If you are deleting files or partitions from an unmanaged table, you can use the Azure Databricks utility function. This feature takes advantage of the native cloud storage file system API which is optimized for all file operations. However, it is not possible to delete a gigantic table directly.

You can efficiently list files using the above script. For smaller tables, the collected paths of the files to be deleted are inserted into the driver memory so that you can use a Spark job to distribute the file delete task.

In the case of huge tables, the string representations of the file paths for a single top-level partition may not fit in the driver memory. The easiest way to fix this problem is to recursively capture the paths of the inner partitions, list the paths, and delete them in parallel.

The code deletes internal partitions while making sure that the partition being deleted is small enough. It does this by recursively searching the partitions through each level and only deleting them when the level you set is reached. For example, if you want to start deleting the top-level partitions, use. Spark will delete all files under, then delete the pattern until it is exhausted.

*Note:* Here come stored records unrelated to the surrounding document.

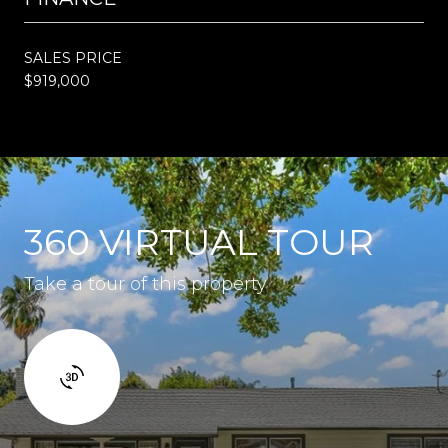
SALES PRICE
$919,000
360 VIRTUAL TOUR
Take a tour of this property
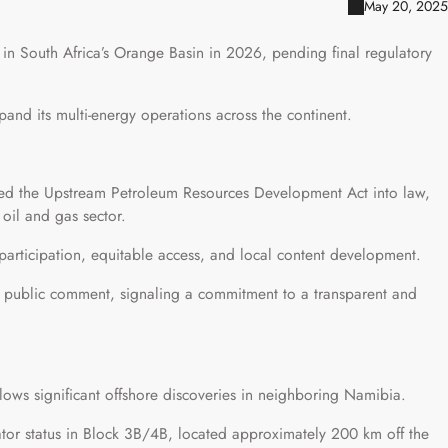
May 20, 2025
g in South Africa’s Orange Basin in 2026, pending final regulatory
pand its multi-energy operations across the continent.
ed the Upstream Petroleum Resources Development Act into law,
oil and gas sector.
participation, equitable access, and local content development.
r public comment, signaling a commitment to a transparent and
llows significant offshore discoveries in neighboring Namibia.
or status in Block 3B/4B, located approximately 200 km off the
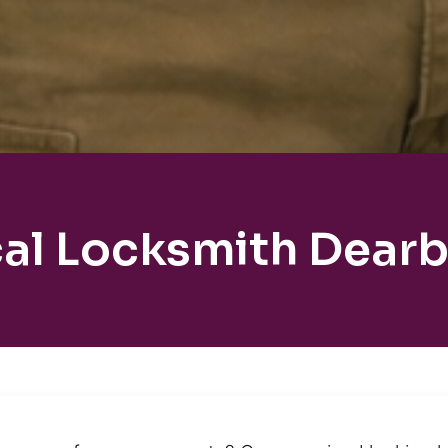
al Locksmith Dear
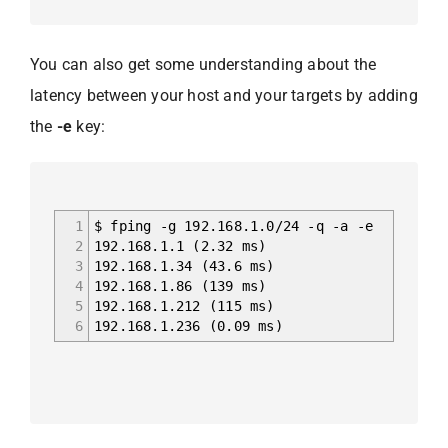
You can also get some understanding about the
latency between your host and your targets by adding
the
-e
key:
1
$ fping -g 192.168.1.0/24 -q -a -e
2
192.168.1.1 (2.32 ms)
3
192.168.1.34 (43.6 ms)
4
192.168.1.86 (139 ms)
5
192.168.1.212 (115 ms)
6
192.168.1.236 (0.09 ms)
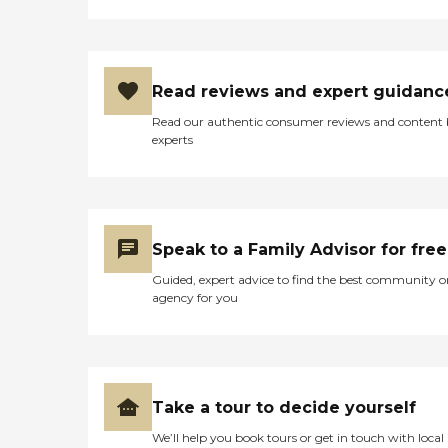
Read reviews and expert guidanc
Read our authentic consumer reviews and content
experts
Speak to a Family Advisor for free
Guided, expert advice to find the best community o
agency for you
Take a tour to decide yourself
We’ll help you book tours or get in touch with local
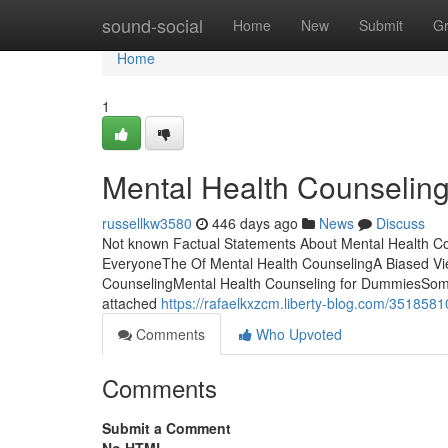
Home
sound-social
Home
New
Submit
G
Home
1
Mental Health Counselin
russellkw3580
446 days ago
News
Discuss
Not known Factual Statements About Mental Health C
EveryoneThe Of Mental Health CounselingA Biased Vie
CounselingMental Health Counseling for DummiesSome 
attached
https://rafaelkxzcm.liberty-blog.com/3518581
Comments
Who Upvoted
Comments
Submit a Comment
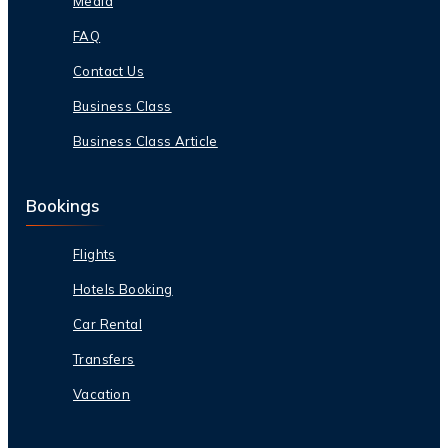
Media
FAQ
Contact Us
Business Class
Business Class Article
Bookings
Flights
Hotels Booking
Car Rental
Transfers
Vacation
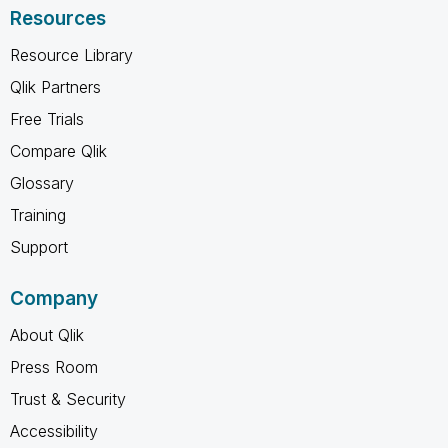
Resources
Resource Library
Qlik Partners
Free Trials
Compare Qlik
Glossary
Training
Support
Company
About Qlik
Press Room
Trust & Security
Accessibility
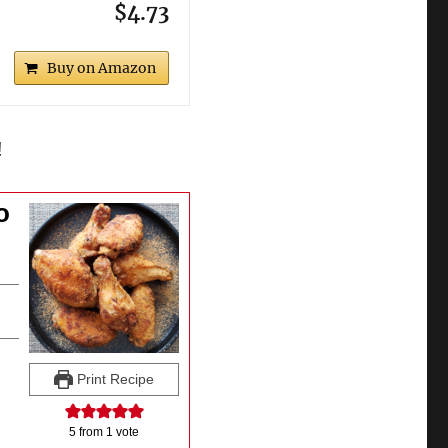
$4.73
Buy on Amazon
!
o
Print Recipe
5
from 1 vote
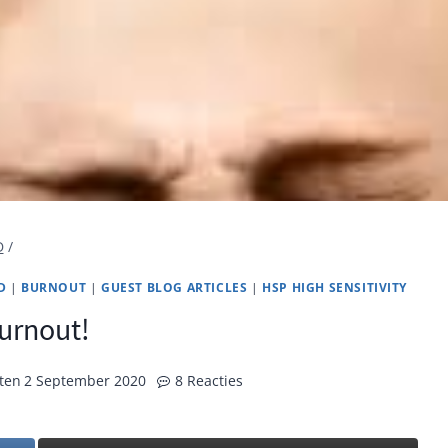
D
/
D
|
BURNOUT
|
GUEST BLOG ARTICLES
|
HSP HIGH SENSITIVITY
urnout!
ten
2 September 2020
8 Reacties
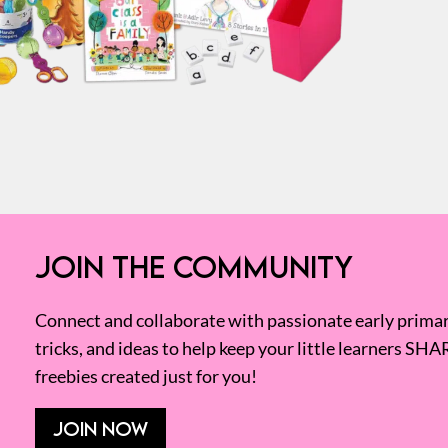
JOIN THE COMMUNITY
Connect and collaborate with passionate early primary
tricks, and ideas to help keep your little learners SHA
freebies created just for you!
JOIN NOW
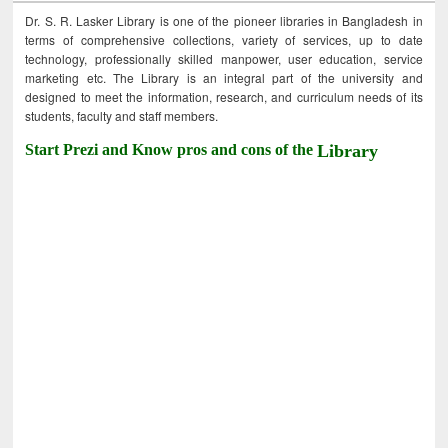
Dr. S. R. Lasker Library is one of the pioneer libraries in Bangladesh in
terms of comprehensive collections, variety of services, up to date
technology, professionally skilled manpower, user education, service
marketing etc. The Library is an integral part of the university and
designed to meet the information, research, and curriculum needs of its
students, faculty and staff members.
Start Prezi and Know pros and cons of the
Library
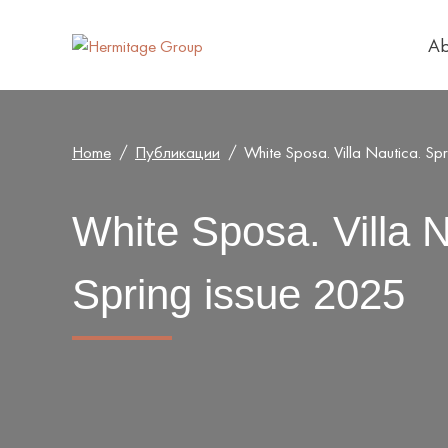
Ab
Home
Публикации
White Sposa. Villa Nautica. Sp
White Sposa. Villa N
Spring issue 2025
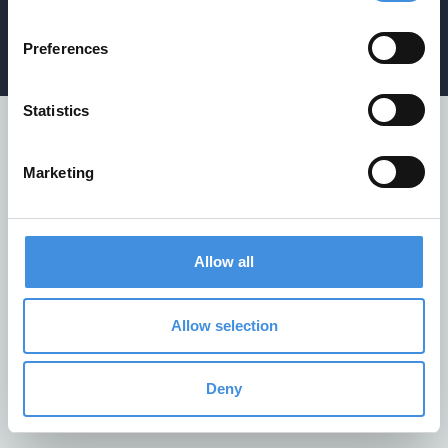
Privacy policy
/
Cookiepolicy
/
Whistleblower policy
Preferences
Statistics
Marketing
Allow all
Allow selection
Deny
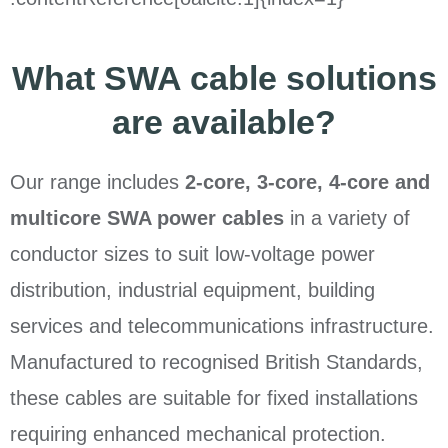
What SWA cable solutions
are available?
Our range includes
2-core, 3-core, 4-core and
multicore SWA power cables
in a variety of
conductor sizes to suit low-voltage power
distribution, industrial equipment, building
services and telecommunications infrastructure.
Manufactured to recognised British Standards,
these cables are suitable for fixed installations
requiring enhanced mechanical protection.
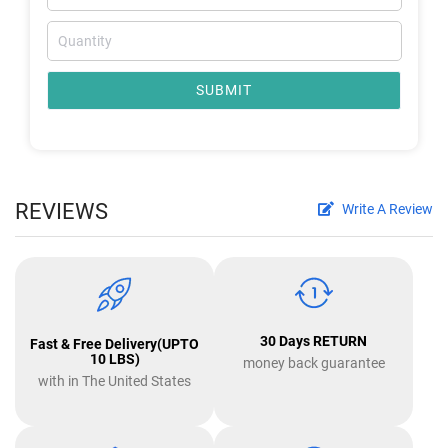
SUBMIT
REVIEWS
Write A Review
30 Days RETURN
Fast & Free Delivery(UPTO
10 LBS)
money back guarantee
with in The United States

The Spark job distributes the delete task using the function shown above and lists the files with the assumption that the number of child partitions at this level is low. You can also become more efficient by replacing the function with the one shown above with only minor changes.

Summary

These two approaches highlight methods for listing and deleting gigantic tables. They use some Spark helper functions and functions that are specific to the Azure Databricks environment. Even if you cannot use them directly, you can create your own utility functions to solve the problem analogously.